** QUOTED PASSAGE follows **
If you weren't using EntityFrameworkCore, my suggestion would look something like this:
- Get the list of values from database 1
- Use
SqlBulkCopyto insert a bunch of them into some table on database 2 - Join to that table in your "GetDeletablePersonProfiles" query.
Unfortunately, based on some cursory googling, it looks like EntityFrameworkCore doesn't support bulk operations (this extension does, however). I'll admit - I don't know a ton about EFC, but based on what you're doing I assume the following is possible:
- Get the list of values from database 1 (you're already doing this)
- In the code you execute, dump the values from the XML into a table (better performance than joining to the XML)
- Use that table in your query
Specifically, the main change I would suggest is taking this: AND [PersonIdf] IN ( SELECT PersonIdf FROM ( SELECT PersonIdf = XTbl.value('(PersonIdf)1', 'bigint') FROM @PersonIdfs.nodes('/root') AS XD(XTbl) ) AS XmlToData )
** End of QUOTED PASSAGE **
** RECORD EXTRACTS follows **
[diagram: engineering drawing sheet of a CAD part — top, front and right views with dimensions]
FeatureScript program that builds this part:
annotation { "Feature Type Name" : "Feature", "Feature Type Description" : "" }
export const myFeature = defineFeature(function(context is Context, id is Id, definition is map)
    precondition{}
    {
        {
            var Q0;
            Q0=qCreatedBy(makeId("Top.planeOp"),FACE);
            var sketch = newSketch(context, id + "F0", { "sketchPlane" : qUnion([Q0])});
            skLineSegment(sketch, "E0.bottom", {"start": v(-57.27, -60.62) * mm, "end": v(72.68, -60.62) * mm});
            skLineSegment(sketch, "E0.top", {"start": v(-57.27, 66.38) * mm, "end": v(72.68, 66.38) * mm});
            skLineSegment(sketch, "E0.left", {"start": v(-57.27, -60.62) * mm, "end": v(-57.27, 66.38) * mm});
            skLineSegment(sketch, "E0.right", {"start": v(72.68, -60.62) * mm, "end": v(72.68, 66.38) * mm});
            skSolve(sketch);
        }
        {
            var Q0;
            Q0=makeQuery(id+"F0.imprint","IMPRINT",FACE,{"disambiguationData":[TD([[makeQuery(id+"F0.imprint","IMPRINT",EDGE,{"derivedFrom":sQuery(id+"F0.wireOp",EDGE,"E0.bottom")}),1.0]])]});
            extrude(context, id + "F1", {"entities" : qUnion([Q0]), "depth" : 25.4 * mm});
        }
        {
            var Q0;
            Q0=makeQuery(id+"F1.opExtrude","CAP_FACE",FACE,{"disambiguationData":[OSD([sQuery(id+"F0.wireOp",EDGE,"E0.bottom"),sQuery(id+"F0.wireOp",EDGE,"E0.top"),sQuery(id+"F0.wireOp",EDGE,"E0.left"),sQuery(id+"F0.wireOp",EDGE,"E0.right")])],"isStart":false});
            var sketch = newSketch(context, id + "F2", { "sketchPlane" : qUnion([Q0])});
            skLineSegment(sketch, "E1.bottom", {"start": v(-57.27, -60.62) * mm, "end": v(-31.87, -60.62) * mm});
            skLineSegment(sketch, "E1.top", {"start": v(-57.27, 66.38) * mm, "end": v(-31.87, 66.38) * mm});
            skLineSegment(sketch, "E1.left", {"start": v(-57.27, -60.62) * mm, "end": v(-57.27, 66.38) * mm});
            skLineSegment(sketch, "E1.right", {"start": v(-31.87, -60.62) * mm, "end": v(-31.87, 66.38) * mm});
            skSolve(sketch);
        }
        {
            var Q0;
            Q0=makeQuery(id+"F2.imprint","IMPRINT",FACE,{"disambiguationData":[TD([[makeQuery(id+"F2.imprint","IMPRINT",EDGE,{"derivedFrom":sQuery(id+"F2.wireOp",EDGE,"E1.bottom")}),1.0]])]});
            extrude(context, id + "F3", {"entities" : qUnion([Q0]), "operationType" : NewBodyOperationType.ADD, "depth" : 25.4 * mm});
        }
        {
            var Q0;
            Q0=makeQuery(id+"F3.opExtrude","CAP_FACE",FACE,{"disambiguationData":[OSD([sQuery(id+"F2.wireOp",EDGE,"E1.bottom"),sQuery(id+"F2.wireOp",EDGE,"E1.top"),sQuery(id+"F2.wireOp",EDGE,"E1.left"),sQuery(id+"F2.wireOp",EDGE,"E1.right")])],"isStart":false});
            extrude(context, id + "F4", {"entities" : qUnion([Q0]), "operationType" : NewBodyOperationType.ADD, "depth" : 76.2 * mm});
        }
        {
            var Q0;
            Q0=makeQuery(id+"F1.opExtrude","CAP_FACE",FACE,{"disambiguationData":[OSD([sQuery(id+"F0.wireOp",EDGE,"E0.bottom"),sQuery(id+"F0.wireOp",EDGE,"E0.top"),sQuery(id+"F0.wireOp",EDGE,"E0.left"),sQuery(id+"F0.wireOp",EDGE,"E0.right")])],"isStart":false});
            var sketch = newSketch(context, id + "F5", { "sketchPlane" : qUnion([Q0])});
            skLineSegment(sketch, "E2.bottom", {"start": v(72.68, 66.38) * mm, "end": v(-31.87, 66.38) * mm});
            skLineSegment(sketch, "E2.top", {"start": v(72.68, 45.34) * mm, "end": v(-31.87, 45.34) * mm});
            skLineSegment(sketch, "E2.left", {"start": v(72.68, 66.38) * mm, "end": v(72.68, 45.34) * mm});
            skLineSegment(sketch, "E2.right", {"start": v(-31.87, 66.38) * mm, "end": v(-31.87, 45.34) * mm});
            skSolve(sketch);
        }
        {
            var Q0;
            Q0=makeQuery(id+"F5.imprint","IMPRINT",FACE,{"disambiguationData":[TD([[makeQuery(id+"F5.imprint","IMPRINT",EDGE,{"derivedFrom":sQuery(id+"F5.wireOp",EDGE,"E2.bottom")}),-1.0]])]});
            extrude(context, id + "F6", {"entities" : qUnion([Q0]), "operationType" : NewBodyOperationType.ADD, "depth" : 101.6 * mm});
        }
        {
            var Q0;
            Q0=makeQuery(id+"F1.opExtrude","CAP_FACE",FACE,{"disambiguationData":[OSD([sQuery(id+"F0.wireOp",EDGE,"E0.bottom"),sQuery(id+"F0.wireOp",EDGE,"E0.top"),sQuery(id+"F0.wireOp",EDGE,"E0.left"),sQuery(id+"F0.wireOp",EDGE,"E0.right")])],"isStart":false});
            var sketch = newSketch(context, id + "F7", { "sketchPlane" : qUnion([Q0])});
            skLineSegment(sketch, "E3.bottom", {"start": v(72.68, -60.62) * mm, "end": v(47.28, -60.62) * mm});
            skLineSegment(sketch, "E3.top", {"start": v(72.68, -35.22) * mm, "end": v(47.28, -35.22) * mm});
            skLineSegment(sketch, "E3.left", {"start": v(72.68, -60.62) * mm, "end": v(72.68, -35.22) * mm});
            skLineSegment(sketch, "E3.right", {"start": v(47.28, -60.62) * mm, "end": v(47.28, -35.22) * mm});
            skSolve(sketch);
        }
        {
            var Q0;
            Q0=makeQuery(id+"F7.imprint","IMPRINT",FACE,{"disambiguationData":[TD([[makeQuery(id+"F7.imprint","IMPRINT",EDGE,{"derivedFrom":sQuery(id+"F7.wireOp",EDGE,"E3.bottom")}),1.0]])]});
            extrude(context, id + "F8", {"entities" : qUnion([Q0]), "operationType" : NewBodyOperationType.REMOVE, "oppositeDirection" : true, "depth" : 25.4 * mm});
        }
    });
** End of RECORD EXTRACTS **
## TASK INSTRUCTIONS
1. Answer these questions from the EntityFrameworkCore answer:
(a) According to the cursory googling, what does EntityFrameworkCore not support?
(b) What is the name of the query the first list says to join to the table in?
(c) Why does the answer prefer dumping the XML values into a table?
2. What steps does the EntityFrameworkCore answer list for the approach it assumes is possible with EntityFrameworkCore? List every step.
3. How does the stretch of the EntityFrameworkCore answer from "Unfortunately, based on" through "AS XmlToData )" read if you swap "table" for "temporary table"? Give the revised stretch.
Rely on the EntityFrameworkCore answer alone, not on the material.

## RESULTS BY TASK
1.
(a) Bulk operations.
(b) "GetDeletablePersonProfiles".
(c) It gives better performance than joining to the XML.

2.
- Get the list of values from database 1.
- In the code you execute, dump the values from the XML into a table.
- Use that table in your query.

3.
Unfortunately, based on some cursory googling, it looks like EntityFrameworkCore doesn't support bulk operations (this extension does, however). I'll admit - I don't know a ton about EFC, but based on what you're doing I assume the following is possible:
- Get the list of values from database 1 (you're already doing this)
- In the code you execute, dump the values from the XML into a temporary table (better performance than joining to the XML)
- Use that temporary table in your query
Specifically, the main change I would suggest is taking this: AND [PersonIdf] IN ( SELECT PersonIdf FROM ( SELECT PersonIdf = XTbl.value('(PersonIdf)1', 'bigint') FROM @PersonIdfs.nodes('/root') AS XD(XTbl) ) AS XmlToData )